A federal sentence cannot commence before it is imposed, United States v.
Walker, 98 F.3d 944, 945-46 (7th Cir. 1996), and a district court has no power to
award presentence credit, United States v. Wilson, 503 U.S. 329, 333 (1992); United
States v. Ross, 219 F.3d 592, 594 (7th Cir. 2000). A district court may order a
federal sentence to run concurrently with an undischarged state sentence, 18 U.S.C.
§ 3584(a); Romandine v. United States, 206 F.3d 731, 737-38 (7th Cir. 2000), and if
the defendant is still in state custody when the federal sentence is imposed, the
BOP can implement the concurrent sentence by designating a state facility as the
place of federal confinement, 18 U.S.C. §§ 3585(a), 3621(b); Romandine, 206 F.3d at
738. But the BOP cannot give credit for any period of presentence custody that has
already been credited against another sentence, 18 U.S.C. § 3585(b); Ross, 219 F.3d
at 594, and though Short was physically in the hands of the marshals service during
No. 05-1890 Page 3
the ten months before his federal sentencing, he remained in the legal custody of
Indiana during that period and received credit against his state sentence, see Jake
v. Herschberger, 173 F.3d 1059, 1062 n.1 (7th Cir. 1999); Sinito v. Kindt, 954 F.2d
467, 469 (7th Cir. 1992) (per curiam) (writ of habeas corpus ad prosequendum does
not alter custody status); Flick v. Blevins, 887 F.2d 778, 781 (7th Cir. 1989) (per
curiam) (prisoner delivered on writ of habeas corpus ad prosequendum is simply “on
loan” for prosecution by receiving authority, and sending authority “retains full
jurisdiction” over prisoner). This presentence period, therefore, could not also be
credited against the 168-month federal term. See Ross, 219 F.3d at 594.

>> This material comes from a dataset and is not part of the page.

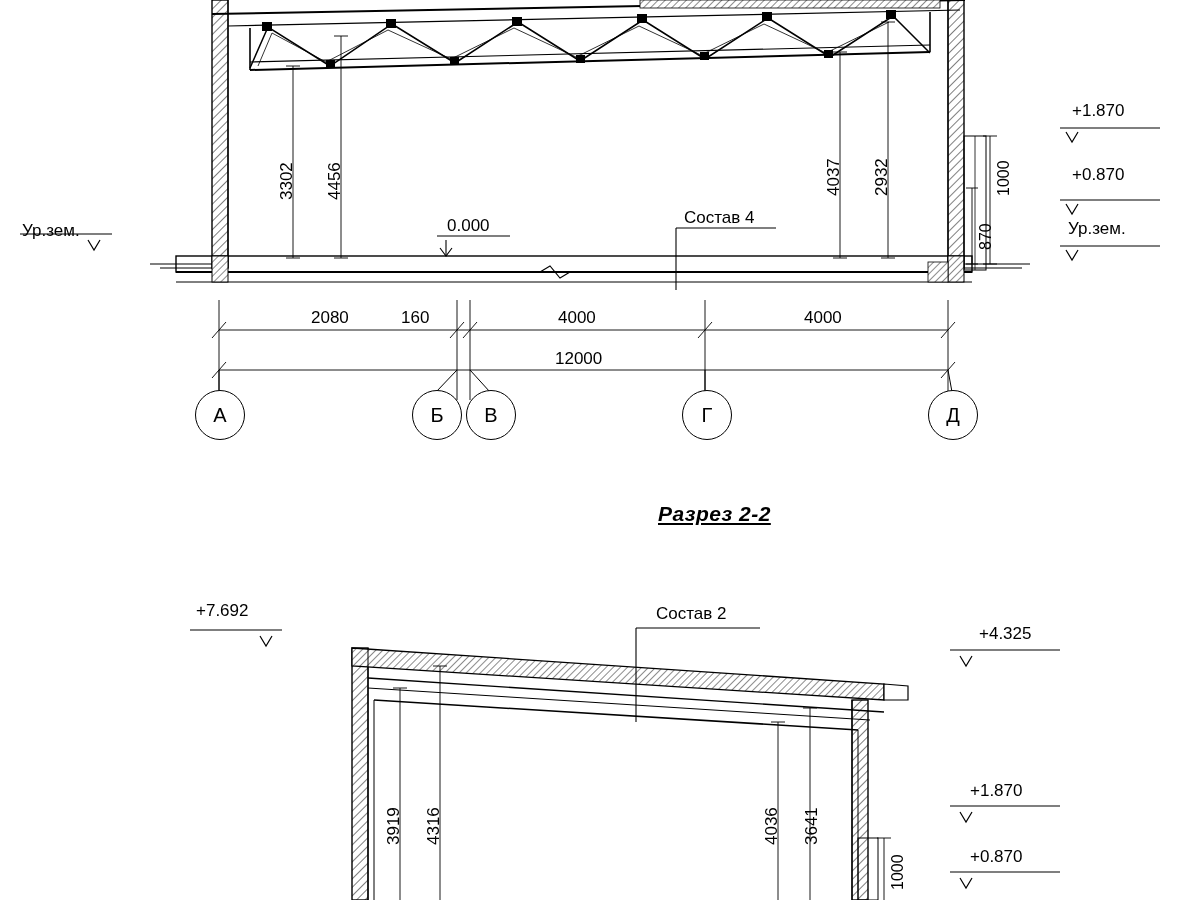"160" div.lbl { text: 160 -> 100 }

Short does not really disagree. Rather, his argument seems to focus instead
on U.S.S.G. § 5G1.3(b), which directs a sentencing court to impose a shorter
sentence to account for any period of incarceration already served on another
conviction encompassing the same conduct. U.S.S.G. § 5G1.3(b); Ross, 219 F.3d at
594. For a defendant sentenced in separate proceedings arising from overlapping
criminal conduct, § 5G1.3(b) operates to "approximate the total penalty that would
have been imposed” had the proceedings been resolved together, Witte v. United
States, 515 U.S. 389, 404 (1995), and insures that the prisoner “is not penalized
twice for the same conduct,” United States v. Blackwell, 49 F.3d 1232, 1241 (7th
Cir. 1995). Short speculates that the sentencing court was thinking of § 5G1.3(b)

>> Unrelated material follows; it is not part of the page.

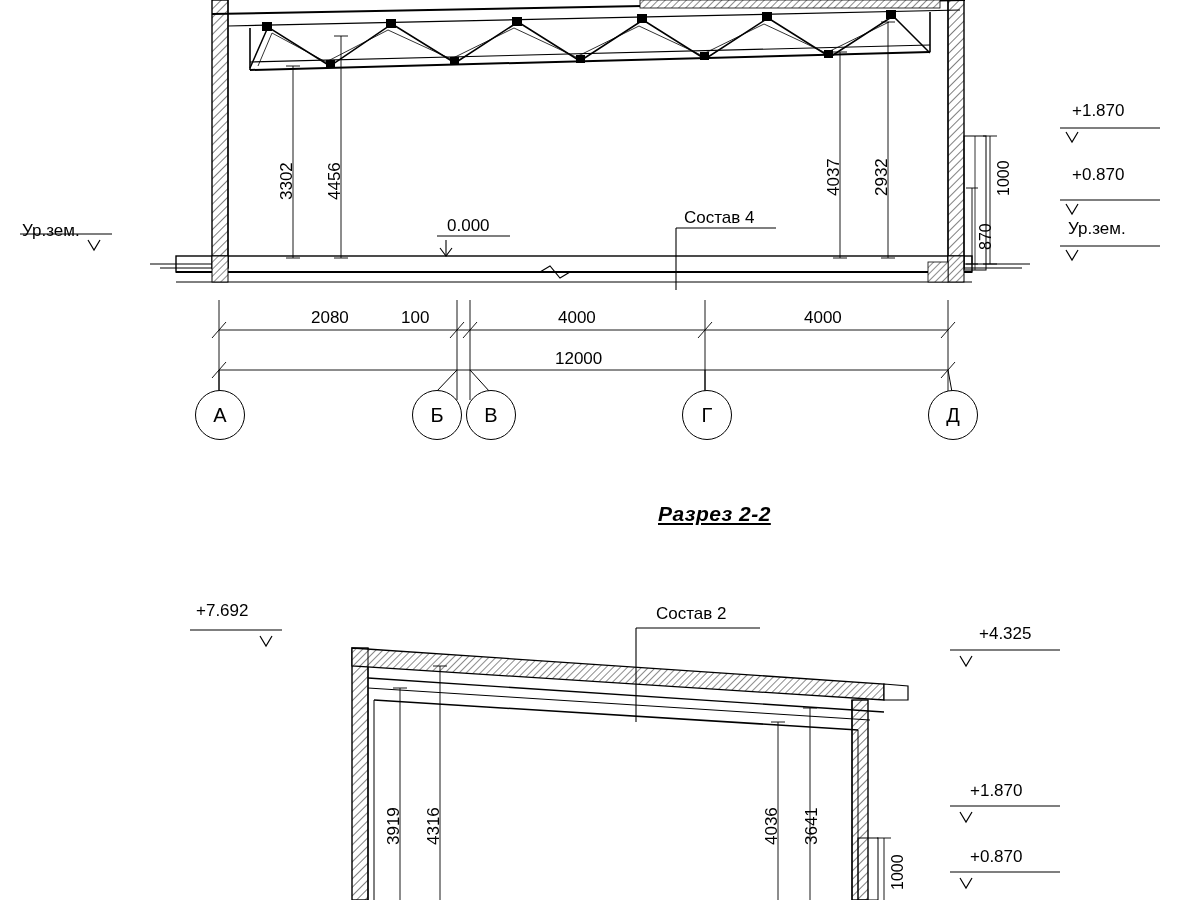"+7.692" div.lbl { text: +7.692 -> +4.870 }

but misapplied that guideline by ordering a concurrent sentence without also
subtracting ten months from the 168 months it imposed. That scenario is
improbable because § 5G1.3(b) is irrelevant to Short’s wholly unrelated drug
conspiracy and driving offenses. In any event the contention concerns the
imposition, not the execution, of his federal sentence and falls outside the scope of
§ 2241. See Kramer v. Olson, 347 F.3d 214, 217 (7th Cir. 2003); Valona v. United
States, 138 F.3d 693, 694 (7th Cir. 1998). Indeed the argument would be
problematic in any collateral forum because claims premised on the sentencing
guidelines generally must be raised on direct appeal if at all. Allen v. United
States, 175 F.3d 560, 563 (7th Cir. 1999); Martin v. United States, 109 F.3d 1177,
1178 (7th Cir. 1997) (per curiam). Accordingly, we AFFIRM the district court.